The works explore many themes and tones, evoking water in its myriad moods and modes. "Mami Wata, Goddess of Clear Blue," the opening poem by Linda D. Addison and "Dance of Myal", by Maurice Broaddus, examine Myths and Deities: Present, Future, Past.

Tales such as "All of Us Are She" by Jasmine Wade, evoke primordial womb waters and remind us that sometimes we must birth ourselves, while "The Ancestor Abiodun Tells Me About the Time She Forgot Osun" by Maria Osunbimpe Hamilton Abegunde, and the poem, "Maafa to Mami Wata" by Heather 'Byrd' Roberts, reimagine The Middle Passage and Other Histories.

"Deep Like the Rivers" by Christopher Caldwell, "At the Opening of Bayou St. John" by Shawn Scarber, "The Sea Devil" by Susana Morris, and "Hagfish" by Rylee Edgar recall the transformative power of water and offer us intriguing takes on Shapeshifters.

The Water Creatures in my own story, "Love Hangover," "Seamonsters" by Ama Patterson, "Lilies and Claws" by Kate Heartfield, "Mother of Crawdads" by Betsy Phillips, "Against the Venom Tide" by Henry Szabranski, and "Mississippi Medusa" by Elle L. Littlefield all remind us that while the earth is round, her waters are vast and deep. We may never know all the strange, wondrous lifeforms teeming below.

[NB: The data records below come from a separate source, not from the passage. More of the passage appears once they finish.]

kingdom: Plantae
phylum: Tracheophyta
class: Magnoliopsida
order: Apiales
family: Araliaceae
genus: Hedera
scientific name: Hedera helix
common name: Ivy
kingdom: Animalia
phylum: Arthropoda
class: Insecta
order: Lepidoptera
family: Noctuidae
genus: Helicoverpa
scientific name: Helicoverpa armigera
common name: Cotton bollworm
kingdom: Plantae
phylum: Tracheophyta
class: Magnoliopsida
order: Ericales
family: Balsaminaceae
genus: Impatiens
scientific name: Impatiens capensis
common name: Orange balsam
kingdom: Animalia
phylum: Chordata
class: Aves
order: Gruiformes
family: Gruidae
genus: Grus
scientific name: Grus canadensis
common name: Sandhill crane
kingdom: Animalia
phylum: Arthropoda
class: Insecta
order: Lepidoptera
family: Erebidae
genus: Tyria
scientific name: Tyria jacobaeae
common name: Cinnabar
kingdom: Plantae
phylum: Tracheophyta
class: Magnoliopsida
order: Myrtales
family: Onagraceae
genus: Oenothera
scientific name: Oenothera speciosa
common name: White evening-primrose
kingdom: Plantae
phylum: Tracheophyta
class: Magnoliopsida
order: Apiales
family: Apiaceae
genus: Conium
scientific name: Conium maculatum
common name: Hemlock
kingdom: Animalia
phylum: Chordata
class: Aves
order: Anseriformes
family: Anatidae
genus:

Other works such as Jacqueline Johnson's poem, "Green Symphony", "Portal" by Mateo Hinojosa, and "A City Called Heaven" by Danian Darrell Jerry, capture The Power and History of Water Itself. These works remind us that water lives. And no volume on water can be complete without Watery Legends, Fairy Tales, and Lore. "Salt Baby" by Nanna Áradóttir, "Numbers" by Rion Amilcar Scott, "The Weaver's Tale" by Cecilia Quirk, "The Stone" by Naila Moreira, "Spirits Don't Cross Over Water 'Til They Do" by Jamey Hatley, "The Half-Drowned Castle" by Lyndsay E. Gilbert, and "Follow Death" by Story Boyle, cast their own spells, creating haunting tales of characters that operate within their own systems of magic and logic.

There are also works that offer us New Worlds, New Wata, such as "Andrea Hairston's "Seven Generations Algorithm," and "Water Being" by Pan Morigan. We are reminded to be good stewards of earth's many waters and of ourselves in works that explore Eco-Justice and Environmental Change, including "Hoʻi Hou e na Pō" by Gina McGuire, "Juniper's Song" by Marie Vibbert, "Whimper" by Nalo Hopkinson, "Call the Water" by Adrienne Marie Brown, and "Ghosts" by Jaquira Díaz.

In the old days, Pliny the Elder and others described an ancient practice of water divers and seafarers pouring a bit of oil over troubled waters, to ease the path before them and ensure a safe journey ahead. We hope these tales from the deep blue recesses of these talented writers' imaginations will soothe you at times, frighten and unsettle you a bit, make you laugh, and nod your head in wonder, reveling in the fact that our world is indeed round and water, sweet, deep, life- sustaining, transformative blue water makes up most of it.